The dilemma that presented itself was unique. Its name was over-production. It occurred simultaneously in Great Britain, Germany, France and the United States. They all had the same goods to sell, the very same goods, rising from steel, and they sold them to each other in mad competition. Prices fell steadily for many years, continuously, until goods were preposterously cheap, and always there was a surplus still. Rails fell from $125 to $18 a ton, and the face of two continents was netted with railways. Yet there was a surplus of rails.
Never before in the history of mankind did goods increase faster than wants. It is not likely ever to happen again.
In a way that becomes clear with a little reflection, a surplus of steel caused a surplus of nearly everything else—food to begin with. There was a great surplus of food because steel rails opened suddenly to the world the virgin lands of the American west. The iron age had foreshortened time and distance. The steel age annihilated them.

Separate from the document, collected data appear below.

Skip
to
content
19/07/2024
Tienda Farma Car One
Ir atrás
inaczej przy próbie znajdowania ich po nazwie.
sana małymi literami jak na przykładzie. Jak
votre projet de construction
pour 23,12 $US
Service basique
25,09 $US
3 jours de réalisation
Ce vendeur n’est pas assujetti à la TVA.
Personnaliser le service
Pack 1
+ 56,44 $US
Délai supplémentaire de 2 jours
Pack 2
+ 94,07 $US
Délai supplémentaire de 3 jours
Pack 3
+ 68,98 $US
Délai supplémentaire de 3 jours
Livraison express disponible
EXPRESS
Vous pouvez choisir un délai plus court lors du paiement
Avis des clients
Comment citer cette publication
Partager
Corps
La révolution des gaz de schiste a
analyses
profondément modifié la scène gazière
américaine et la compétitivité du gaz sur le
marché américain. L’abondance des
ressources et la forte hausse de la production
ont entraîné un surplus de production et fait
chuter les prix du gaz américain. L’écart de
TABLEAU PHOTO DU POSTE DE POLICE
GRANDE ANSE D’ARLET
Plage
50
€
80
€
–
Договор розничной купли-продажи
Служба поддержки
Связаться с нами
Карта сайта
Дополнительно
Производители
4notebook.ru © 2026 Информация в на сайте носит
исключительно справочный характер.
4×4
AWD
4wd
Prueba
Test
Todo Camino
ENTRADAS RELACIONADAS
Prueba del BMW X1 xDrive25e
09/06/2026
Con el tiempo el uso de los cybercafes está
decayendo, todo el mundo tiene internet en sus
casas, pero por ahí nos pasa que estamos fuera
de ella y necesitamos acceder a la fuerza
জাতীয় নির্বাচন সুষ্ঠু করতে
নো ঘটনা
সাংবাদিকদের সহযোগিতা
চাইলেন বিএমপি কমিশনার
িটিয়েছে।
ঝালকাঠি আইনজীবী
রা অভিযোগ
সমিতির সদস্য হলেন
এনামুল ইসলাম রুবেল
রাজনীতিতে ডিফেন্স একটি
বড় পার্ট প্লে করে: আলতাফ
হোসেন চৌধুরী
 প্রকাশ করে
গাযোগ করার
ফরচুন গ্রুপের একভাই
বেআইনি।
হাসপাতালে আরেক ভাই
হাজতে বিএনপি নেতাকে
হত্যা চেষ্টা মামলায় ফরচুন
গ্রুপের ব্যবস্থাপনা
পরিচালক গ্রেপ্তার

It made no difference how far a thing was hauled. Transportation was cheap because steel was cheap. Kansas wheat was sold in Minneapolis, Chicago and in Liverpool. Minneapolis made flour and sent it to New York, Europe and back to Kansas.
The great availability of food released people from agriculture. They went to the industrial centers to make more steel and things rising of steel, so that there were more of such goods to sell.
More, more, more of everything.
Sell! Sell! Sell!
That was the voice of the steel age.
But we overrun the thread of the story. It lies still in the iron age.
How did John Breakspeare sell iron rails for Enoch?